Saturday, January 12, 2019

The Danger of a Single Story


It seems to me that many of our biases stem from a single story -  or maybe the opposite is true. When we limit ourselves and our understanding to one narrative, we limit the depths to which we can be fully known and can fully know someone else. All of us live a life of multiple stories, layers of complex experiences and opportunities that define who we are, what we think and how we live our lives. To limit the telling of these stories is to remove a part of ourselves – to underestimate the person to whom we are relating.
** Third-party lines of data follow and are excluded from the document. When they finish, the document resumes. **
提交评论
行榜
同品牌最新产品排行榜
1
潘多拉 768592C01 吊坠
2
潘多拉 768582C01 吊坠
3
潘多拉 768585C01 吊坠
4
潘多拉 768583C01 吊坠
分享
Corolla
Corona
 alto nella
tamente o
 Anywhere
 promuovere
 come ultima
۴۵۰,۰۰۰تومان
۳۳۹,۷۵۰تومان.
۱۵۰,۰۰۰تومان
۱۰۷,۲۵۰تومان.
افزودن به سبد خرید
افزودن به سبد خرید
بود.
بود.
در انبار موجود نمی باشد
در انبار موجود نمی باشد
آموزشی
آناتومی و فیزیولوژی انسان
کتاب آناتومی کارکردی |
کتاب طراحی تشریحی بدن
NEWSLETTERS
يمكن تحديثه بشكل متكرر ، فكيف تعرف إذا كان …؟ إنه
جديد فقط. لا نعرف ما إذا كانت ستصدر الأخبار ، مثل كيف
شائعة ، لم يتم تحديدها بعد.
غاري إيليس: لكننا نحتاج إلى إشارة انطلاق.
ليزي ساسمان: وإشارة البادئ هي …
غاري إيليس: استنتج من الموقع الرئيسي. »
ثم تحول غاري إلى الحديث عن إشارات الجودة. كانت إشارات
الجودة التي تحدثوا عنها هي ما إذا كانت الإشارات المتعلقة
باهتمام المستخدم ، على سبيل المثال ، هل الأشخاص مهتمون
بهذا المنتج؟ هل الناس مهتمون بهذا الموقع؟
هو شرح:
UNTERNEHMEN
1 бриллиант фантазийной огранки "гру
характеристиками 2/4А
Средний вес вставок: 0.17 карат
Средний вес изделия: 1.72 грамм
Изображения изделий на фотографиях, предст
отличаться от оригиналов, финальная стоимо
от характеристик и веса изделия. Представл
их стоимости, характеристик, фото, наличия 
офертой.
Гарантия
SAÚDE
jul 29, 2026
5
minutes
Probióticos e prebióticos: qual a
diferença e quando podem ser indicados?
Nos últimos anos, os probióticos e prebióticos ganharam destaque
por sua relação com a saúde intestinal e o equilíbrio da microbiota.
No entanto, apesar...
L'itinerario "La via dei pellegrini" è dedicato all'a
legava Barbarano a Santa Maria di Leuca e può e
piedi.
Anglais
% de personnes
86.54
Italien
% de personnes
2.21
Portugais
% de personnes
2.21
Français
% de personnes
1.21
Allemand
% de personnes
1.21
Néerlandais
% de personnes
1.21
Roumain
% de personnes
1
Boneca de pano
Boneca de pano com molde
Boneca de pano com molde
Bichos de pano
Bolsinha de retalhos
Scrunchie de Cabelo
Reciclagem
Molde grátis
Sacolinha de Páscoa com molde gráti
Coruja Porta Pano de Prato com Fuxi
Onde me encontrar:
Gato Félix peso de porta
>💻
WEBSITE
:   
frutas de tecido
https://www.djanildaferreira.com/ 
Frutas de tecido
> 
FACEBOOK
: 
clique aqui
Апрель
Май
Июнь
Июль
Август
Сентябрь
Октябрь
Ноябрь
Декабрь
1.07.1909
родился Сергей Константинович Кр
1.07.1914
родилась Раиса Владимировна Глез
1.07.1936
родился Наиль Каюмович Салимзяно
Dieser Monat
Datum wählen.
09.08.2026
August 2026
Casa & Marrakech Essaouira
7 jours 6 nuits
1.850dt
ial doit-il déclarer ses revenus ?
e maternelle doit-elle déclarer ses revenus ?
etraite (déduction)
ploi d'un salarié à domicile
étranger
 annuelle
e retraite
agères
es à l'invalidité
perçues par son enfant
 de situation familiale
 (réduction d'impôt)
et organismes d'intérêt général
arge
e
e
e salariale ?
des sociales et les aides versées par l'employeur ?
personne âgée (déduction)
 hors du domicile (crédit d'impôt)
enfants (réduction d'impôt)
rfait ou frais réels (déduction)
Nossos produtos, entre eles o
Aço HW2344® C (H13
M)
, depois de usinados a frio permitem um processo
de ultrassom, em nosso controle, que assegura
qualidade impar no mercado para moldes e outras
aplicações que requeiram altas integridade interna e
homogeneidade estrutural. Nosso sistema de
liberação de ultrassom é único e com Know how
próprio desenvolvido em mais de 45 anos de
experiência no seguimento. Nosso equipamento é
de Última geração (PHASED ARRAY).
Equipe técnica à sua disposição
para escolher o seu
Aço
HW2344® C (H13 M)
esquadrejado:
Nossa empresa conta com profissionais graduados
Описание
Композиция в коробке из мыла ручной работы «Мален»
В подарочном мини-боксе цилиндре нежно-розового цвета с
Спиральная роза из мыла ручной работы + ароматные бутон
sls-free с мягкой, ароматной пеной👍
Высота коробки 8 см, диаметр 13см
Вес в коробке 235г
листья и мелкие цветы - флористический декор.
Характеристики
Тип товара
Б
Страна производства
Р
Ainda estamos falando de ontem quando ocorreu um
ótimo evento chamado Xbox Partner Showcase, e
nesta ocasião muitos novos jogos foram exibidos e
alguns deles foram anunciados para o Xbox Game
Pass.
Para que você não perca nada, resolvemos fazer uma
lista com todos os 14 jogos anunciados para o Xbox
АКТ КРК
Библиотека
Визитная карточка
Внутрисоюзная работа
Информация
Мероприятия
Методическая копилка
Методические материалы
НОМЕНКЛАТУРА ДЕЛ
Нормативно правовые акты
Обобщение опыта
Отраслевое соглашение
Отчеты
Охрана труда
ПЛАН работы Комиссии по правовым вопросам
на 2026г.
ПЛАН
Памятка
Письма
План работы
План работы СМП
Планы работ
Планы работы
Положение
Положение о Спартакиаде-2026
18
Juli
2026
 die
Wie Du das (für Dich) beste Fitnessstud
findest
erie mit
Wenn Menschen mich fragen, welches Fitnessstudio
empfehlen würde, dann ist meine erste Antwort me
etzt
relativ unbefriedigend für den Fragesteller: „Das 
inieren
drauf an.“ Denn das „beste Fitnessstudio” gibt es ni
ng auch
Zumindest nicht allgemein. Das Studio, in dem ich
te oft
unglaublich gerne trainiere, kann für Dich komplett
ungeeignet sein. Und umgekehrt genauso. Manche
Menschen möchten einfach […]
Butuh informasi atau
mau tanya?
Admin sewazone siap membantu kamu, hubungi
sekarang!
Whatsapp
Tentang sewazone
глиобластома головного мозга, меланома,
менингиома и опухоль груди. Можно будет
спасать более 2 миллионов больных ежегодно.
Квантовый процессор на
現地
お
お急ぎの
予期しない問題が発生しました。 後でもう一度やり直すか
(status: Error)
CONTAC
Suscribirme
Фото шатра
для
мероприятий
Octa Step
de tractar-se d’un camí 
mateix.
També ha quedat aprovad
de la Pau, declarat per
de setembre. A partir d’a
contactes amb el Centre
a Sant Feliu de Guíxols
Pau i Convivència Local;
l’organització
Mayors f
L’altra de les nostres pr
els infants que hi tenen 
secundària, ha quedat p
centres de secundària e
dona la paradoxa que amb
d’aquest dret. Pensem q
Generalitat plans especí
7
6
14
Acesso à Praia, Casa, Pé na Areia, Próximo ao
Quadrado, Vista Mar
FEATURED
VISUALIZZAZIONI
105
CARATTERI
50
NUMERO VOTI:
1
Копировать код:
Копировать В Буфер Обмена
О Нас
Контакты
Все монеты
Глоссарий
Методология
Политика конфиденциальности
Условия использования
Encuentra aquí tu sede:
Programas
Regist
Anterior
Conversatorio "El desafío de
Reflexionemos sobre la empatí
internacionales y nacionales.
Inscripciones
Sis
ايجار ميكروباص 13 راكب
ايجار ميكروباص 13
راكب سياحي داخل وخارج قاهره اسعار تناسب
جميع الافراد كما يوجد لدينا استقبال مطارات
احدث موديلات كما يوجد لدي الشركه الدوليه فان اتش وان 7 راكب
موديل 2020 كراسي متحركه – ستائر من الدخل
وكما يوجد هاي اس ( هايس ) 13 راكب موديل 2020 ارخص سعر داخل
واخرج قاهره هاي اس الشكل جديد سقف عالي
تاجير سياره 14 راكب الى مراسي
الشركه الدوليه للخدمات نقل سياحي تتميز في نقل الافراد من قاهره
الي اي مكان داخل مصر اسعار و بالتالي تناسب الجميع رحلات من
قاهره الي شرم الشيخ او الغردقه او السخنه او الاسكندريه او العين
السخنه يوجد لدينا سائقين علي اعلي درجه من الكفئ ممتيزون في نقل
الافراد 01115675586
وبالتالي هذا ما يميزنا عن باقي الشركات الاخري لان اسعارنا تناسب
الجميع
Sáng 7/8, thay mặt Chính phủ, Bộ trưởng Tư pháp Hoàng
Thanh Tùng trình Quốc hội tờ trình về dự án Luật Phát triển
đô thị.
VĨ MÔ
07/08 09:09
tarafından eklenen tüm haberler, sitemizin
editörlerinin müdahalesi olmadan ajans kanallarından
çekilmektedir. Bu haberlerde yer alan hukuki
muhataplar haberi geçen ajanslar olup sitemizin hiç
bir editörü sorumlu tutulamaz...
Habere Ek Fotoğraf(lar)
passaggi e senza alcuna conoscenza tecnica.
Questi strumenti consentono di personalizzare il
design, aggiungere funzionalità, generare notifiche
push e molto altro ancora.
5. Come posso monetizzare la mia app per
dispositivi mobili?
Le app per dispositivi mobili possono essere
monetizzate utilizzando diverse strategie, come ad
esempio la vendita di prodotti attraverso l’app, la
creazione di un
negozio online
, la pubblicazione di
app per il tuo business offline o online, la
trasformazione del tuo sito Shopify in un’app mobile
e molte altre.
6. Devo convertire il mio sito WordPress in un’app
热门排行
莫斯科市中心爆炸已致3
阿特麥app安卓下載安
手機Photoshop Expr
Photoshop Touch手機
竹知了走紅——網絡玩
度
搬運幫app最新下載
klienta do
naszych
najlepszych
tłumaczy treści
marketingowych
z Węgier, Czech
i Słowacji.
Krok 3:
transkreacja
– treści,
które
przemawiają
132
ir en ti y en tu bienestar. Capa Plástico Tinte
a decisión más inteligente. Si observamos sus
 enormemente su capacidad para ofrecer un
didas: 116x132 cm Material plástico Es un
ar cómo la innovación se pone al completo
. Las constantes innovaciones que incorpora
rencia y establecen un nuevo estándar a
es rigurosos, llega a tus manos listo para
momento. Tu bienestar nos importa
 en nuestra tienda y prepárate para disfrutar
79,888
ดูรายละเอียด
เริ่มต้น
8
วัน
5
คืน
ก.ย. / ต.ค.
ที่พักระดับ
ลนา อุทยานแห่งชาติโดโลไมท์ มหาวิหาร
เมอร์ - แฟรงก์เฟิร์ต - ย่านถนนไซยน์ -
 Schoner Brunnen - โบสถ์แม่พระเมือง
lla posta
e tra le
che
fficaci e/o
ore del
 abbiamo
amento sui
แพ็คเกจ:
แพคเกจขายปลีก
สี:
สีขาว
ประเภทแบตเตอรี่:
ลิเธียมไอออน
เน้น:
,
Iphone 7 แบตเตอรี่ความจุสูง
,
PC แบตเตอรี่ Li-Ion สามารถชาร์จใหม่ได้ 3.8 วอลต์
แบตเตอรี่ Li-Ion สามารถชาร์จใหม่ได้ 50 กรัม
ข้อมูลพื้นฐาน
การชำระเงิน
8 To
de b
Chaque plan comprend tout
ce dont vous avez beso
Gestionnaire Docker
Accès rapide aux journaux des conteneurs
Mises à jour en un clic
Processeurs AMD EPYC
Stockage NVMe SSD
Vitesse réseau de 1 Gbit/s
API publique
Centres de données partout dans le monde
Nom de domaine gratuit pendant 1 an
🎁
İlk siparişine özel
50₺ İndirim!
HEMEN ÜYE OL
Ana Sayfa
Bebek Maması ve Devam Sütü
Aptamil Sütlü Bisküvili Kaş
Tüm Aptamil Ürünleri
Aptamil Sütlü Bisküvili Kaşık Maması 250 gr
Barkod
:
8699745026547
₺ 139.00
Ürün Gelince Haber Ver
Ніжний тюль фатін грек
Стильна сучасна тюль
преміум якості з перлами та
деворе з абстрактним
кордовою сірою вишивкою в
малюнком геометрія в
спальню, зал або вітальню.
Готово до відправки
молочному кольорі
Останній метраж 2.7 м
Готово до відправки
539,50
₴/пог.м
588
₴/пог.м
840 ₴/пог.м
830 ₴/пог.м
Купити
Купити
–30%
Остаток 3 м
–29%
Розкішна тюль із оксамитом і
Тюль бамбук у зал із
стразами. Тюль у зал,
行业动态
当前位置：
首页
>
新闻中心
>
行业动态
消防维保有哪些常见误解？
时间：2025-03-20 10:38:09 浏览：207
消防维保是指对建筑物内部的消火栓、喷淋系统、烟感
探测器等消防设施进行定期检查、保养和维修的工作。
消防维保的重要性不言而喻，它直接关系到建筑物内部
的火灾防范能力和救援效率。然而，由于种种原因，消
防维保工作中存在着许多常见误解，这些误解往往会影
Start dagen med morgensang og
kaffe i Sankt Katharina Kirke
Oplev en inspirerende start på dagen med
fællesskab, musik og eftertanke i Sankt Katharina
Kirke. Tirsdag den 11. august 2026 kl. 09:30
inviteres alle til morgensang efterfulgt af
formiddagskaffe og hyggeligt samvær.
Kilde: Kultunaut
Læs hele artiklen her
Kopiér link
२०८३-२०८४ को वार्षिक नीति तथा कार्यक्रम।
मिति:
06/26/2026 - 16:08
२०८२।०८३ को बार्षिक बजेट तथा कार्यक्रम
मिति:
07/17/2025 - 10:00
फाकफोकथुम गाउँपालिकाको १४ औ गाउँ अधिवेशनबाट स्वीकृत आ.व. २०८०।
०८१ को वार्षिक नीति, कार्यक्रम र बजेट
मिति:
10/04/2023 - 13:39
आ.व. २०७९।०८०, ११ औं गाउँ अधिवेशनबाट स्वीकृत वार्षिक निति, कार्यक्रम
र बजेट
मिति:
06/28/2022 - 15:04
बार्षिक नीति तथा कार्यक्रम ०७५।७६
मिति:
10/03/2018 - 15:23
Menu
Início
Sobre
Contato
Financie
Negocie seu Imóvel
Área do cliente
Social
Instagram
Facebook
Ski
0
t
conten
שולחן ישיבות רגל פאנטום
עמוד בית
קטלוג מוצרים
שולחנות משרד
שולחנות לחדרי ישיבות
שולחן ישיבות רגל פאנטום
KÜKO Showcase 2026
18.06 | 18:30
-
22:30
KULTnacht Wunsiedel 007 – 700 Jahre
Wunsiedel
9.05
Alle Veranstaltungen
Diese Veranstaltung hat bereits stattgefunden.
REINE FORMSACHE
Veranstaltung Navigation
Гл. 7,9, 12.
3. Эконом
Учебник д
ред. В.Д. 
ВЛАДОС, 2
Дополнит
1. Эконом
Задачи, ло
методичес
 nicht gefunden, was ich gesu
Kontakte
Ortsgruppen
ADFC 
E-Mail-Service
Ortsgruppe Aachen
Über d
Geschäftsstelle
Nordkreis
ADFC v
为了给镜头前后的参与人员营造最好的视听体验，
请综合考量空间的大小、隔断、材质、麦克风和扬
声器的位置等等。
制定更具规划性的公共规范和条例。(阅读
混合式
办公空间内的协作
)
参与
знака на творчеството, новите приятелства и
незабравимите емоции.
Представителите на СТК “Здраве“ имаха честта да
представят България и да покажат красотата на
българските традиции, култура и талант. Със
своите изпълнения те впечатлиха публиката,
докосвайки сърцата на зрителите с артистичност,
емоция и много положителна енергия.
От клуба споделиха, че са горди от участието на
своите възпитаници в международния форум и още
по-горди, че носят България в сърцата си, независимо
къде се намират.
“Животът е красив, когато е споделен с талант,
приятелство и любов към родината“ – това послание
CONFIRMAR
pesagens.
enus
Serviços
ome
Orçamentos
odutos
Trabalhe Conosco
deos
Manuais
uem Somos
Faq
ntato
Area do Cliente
When we allow ourselves to be defined by a single story, we hold ourselves back. But single stories are also a way to limit the opportunity of others and to hold them back from being all they can be – whether intentional or not. By limiting others to a single narrative, a single, simple understanding of who they are and of the richness of their life experiences, is to effectively reduce them to something less, something inferior, to turn them into something they are not and to allow our power to tower over them.

Novelist Chimamanda Adichie describes the Danger of a Single Story in a talk that is both inspiring and challenging. The challenge for all of us to take a moment and look beyond the surface and to consider why we limit our understanding of others – why we see only a single story. By asking ourselves “why,” we can begin to recognize the implicit (and maybe explicit) biases that drive these narratives. Bias is ubiquitous and not inherently bad, it only becomes so when we allow it to drive our thinking in a manner that is detrimental to others and ourselves. Consider being a little more empathetic, a little more observant and a lot more reflective on how you perceive the person in front of you… if you are limiting them to a single story, ask yourself why.